As key topic in our workshop, we will address recent progress on XC approximations for ground-state DFT [6, 7, 8] and time-dependent DFT [9, 10, 11]. This includes recent meta-generalized-gradient approximations (meta-GGAs) [12, 13, 14], hybrid [15, 16, 17, 18], local hybrid [19], and range-separated hybrid functionals [20, 21, 22], as well as methods for non-collinear magnetism [23, 24] and dispersion interactions [25, 26, 27].

One of the leading methods for constructing XC approximations relies on known constraints on the unknown exact XC functional [28], which will be another central topic of our workshop. These include the adiabatic connection [29], self-interaction freedom [30], piecewise linearity [31], discontinuities [32, 33, 34], delocalization error [35, 36], ensembles [37, 38, 39, 40, 41, 42], asymptotic behavior [43], integer preference [44], zero-force theorem, memory effects [45]. 

Furthermore, we will cover recent developments for XC approximations beyond the density and its gradients such as the conditional probability densities [46, 47], orbital densities [48], pair densities, and other quantities.

Applying DFT to systems of ever-increasing size is limited by the formally cubic scaling of the KS equations.

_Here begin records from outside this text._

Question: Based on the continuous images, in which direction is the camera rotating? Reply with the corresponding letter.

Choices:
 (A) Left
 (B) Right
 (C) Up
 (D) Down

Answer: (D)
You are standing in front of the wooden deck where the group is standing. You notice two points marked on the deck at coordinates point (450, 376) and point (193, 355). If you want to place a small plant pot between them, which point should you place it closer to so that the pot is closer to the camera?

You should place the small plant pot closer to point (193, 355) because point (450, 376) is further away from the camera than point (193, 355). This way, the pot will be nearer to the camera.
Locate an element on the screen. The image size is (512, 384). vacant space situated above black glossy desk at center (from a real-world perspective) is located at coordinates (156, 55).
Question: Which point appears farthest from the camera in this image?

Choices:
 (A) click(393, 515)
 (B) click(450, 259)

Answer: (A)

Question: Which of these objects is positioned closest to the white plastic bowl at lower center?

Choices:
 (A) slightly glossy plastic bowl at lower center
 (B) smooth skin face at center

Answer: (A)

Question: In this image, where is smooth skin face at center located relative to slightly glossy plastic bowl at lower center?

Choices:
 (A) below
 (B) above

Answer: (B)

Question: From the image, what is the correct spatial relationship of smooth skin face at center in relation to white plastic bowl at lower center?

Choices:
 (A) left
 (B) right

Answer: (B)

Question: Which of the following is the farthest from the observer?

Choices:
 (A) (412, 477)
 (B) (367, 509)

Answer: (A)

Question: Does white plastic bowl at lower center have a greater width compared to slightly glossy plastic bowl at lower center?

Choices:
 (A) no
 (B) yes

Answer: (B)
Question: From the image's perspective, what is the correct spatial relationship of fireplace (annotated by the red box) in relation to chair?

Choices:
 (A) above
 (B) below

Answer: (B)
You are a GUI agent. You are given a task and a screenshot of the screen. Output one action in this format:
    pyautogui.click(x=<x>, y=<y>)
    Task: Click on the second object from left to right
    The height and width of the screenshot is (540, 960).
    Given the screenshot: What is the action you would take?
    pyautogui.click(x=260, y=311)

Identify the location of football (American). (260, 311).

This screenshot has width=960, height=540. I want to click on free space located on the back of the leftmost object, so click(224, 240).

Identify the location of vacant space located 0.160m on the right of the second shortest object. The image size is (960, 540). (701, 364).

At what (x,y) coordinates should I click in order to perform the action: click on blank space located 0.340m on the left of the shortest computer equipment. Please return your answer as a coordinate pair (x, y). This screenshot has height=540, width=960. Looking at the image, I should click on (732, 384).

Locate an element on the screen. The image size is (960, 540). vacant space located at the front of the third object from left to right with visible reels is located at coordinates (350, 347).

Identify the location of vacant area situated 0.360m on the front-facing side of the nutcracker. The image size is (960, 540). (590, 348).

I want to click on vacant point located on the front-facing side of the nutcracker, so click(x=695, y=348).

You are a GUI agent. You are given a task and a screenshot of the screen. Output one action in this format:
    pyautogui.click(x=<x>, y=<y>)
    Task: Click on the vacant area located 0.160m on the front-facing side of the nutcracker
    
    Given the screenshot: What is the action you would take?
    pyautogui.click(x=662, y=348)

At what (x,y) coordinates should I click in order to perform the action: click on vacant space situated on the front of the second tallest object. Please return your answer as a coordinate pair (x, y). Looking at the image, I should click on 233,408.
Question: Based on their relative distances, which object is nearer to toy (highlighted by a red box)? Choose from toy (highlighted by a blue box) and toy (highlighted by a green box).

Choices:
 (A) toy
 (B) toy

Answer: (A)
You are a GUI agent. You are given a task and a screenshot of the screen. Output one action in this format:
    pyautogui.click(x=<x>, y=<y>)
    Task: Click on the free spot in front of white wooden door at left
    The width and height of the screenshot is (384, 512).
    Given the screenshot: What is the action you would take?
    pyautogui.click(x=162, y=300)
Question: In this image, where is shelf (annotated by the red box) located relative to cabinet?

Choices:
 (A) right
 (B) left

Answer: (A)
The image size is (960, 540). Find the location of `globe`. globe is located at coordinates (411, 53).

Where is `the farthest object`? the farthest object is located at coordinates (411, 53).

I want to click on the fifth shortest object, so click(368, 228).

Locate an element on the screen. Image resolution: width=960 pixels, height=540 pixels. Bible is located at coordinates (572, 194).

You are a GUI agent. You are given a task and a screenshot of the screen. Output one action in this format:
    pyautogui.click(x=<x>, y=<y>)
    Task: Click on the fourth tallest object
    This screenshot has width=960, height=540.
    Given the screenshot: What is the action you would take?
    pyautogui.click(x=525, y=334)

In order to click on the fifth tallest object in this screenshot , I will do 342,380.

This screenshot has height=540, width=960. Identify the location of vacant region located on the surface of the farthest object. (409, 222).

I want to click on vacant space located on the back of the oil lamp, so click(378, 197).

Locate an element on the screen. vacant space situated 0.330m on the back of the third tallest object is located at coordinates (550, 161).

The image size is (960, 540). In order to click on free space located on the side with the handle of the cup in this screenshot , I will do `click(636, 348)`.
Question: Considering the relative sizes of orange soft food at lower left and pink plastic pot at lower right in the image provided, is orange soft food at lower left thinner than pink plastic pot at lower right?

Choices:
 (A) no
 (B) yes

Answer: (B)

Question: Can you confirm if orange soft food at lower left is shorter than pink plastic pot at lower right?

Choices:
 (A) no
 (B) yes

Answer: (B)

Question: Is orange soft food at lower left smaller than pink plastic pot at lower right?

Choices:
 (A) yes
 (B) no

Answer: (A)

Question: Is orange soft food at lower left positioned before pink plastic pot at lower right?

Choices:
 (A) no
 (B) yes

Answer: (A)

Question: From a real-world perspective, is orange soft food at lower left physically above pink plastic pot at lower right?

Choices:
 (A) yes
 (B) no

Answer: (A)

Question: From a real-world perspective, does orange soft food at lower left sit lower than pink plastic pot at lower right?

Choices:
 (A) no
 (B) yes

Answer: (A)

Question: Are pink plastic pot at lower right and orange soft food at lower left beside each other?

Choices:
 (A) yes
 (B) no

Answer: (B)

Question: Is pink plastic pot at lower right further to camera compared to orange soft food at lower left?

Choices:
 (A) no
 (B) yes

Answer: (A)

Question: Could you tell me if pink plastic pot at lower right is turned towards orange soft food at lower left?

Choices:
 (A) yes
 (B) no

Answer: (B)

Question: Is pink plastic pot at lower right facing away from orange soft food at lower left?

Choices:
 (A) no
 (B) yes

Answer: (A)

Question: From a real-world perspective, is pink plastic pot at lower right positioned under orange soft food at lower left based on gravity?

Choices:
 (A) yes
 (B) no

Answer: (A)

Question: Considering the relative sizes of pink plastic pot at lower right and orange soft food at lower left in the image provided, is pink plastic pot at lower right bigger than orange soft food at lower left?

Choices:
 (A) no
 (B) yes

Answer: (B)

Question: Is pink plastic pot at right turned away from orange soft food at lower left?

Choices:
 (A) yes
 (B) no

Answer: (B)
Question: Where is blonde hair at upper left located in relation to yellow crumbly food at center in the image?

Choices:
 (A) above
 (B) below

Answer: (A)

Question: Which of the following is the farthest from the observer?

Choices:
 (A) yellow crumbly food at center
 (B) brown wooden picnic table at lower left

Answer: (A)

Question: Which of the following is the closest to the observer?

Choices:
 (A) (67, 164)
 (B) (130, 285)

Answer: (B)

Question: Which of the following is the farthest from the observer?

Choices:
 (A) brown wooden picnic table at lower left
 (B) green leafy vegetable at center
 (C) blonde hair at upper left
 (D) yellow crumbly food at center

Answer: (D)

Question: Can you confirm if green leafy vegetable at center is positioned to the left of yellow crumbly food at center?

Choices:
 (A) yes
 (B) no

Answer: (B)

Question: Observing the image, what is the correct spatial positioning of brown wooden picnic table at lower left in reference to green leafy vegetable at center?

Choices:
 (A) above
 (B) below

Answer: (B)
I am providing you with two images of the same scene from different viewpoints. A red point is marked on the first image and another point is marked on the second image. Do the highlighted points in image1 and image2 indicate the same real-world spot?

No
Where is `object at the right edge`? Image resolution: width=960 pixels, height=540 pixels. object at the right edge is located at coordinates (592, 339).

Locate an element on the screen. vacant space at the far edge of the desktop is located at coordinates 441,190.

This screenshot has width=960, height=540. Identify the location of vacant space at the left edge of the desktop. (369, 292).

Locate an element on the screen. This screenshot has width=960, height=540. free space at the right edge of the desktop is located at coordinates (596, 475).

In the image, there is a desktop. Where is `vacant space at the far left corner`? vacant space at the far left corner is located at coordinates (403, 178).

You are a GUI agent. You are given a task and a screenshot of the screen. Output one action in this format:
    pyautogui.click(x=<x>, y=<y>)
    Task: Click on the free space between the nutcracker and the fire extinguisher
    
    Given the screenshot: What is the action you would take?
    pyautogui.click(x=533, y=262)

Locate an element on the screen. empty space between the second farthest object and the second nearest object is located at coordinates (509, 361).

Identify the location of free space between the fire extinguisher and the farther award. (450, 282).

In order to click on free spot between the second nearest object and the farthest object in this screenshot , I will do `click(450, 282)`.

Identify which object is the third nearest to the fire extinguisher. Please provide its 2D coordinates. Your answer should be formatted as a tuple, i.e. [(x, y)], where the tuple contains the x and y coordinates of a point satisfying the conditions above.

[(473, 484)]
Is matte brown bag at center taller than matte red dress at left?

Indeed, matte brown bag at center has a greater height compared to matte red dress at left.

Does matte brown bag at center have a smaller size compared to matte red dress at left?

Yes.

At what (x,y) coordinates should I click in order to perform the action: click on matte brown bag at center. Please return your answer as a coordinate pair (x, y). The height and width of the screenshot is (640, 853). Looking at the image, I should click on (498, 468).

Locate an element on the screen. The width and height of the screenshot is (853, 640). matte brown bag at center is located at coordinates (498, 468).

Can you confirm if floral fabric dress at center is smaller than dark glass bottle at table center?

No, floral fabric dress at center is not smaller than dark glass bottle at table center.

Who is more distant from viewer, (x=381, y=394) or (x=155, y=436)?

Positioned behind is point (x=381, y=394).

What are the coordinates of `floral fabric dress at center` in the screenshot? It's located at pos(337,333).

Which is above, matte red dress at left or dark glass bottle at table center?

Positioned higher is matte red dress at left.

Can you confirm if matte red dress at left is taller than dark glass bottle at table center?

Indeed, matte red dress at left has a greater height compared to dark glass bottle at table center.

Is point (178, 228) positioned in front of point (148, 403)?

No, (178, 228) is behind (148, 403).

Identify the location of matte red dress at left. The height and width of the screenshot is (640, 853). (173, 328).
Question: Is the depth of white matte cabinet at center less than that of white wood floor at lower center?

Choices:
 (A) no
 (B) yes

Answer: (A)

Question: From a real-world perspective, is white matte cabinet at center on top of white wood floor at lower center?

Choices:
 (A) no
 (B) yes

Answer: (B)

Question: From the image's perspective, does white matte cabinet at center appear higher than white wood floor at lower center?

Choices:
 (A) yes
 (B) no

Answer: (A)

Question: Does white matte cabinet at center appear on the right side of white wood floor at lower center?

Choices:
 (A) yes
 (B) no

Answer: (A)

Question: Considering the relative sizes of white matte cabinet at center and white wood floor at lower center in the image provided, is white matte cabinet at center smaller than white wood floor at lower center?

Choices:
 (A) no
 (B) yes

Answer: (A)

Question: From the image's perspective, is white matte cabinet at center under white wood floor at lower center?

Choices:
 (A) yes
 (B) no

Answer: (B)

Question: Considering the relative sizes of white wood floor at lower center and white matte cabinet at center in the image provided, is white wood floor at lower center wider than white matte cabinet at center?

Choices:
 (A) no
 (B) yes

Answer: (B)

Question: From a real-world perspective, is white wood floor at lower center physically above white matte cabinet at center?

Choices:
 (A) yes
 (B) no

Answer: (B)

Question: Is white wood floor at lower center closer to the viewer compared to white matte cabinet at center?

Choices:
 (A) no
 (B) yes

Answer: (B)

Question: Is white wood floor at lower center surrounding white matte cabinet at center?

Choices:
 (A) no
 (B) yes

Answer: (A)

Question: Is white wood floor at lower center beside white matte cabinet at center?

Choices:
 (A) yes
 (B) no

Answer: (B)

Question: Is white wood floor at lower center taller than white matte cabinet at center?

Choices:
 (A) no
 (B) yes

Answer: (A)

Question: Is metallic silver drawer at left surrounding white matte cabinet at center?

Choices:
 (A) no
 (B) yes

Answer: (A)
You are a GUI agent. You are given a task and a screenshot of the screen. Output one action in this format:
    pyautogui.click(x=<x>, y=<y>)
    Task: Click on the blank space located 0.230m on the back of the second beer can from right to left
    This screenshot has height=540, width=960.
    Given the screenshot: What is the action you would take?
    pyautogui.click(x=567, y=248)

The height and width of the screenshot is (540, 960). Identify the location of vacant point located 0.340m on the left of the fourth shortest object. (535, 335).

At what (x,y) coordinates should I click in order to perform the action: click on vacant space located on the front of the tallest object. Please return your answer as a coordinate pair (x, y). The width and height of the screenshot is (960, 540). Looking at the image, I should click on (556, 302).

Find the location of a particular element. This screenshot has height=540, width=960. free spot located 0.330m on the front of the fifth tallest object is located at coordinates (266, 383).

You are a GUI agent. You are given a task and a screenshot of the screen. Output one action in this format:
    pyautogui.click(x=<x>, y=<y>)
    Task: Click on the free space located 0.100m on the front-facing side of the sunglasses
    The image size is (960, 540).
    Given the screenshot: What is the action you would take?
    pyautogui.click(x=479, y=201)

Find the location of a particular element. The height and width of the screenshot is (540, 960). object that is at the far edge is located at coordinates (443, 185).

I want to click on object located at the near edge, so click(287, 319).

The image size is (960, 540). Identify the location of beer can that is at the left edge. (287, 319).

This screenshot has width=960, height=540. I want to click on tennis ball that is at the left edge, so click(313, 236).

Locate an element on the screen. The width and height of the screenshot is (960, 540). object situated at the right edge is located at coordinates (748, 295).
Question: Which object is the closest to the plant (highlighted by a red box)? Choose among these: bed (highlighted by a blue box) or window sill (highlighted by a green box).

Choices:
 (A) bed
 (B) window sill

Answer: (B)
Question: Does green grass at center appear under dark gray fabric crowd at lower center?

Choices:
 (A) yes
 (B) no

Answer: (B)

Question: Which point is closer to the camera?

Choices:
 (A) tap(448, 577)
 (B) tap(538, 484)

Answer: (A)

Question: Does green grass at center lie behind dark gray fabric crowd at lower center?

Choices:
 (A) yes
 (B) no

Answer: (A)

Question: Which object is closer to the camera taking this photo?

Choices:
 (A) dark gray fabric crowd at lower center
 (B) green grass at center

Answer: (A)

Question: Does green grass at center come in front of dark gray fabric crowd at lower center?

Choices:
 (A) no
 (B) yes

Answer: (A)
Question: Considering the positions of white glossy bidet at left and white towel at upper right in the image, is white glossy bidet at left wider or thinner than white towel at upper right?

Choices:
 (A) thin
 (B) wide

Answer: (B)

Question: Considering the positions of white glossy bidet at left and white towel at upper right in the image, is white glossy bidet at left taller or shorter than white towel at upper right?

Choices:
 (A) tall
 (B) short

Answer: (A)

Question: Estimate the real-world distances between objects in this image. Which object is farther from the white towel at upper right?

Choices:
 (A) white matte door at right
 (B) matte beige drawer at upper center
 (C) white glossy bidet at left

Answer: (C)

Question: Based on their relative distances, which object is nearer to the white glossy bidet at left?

Circumventing this computational bottleneck is an active area of research and is tackled by orbital-free DFT  [49], linear-scaling algorithms [50], and stochastic methods [51].

Finally, formal developments in DFT are also driven by related methods such as many-body perturbation theory [52], wavefunction theory, and embedding methods [53, 54, 55].

Additionally, our workshop will cover two rapidly emerging topics: Employing machine learning for improving and accelerating DFT calculations are active lines of research [56, 57, 58]. 

Likewise, utilizing DFT in the warm-dense-matter (WDM) regime [59, 60, 61] is an emerging field enabling novel applications in the astrophysical domain (planetary cores, brown dwarfs, white dwarfs, and neutron star atmospheres) and supporting progress towards inertial confinement fusion. However, the unique temperature-pressure phase space of WDM poses significant challenges for first principles methods [62, 63, 64, 65, 66, 67, 68, 69], which will be addressed in our workshop.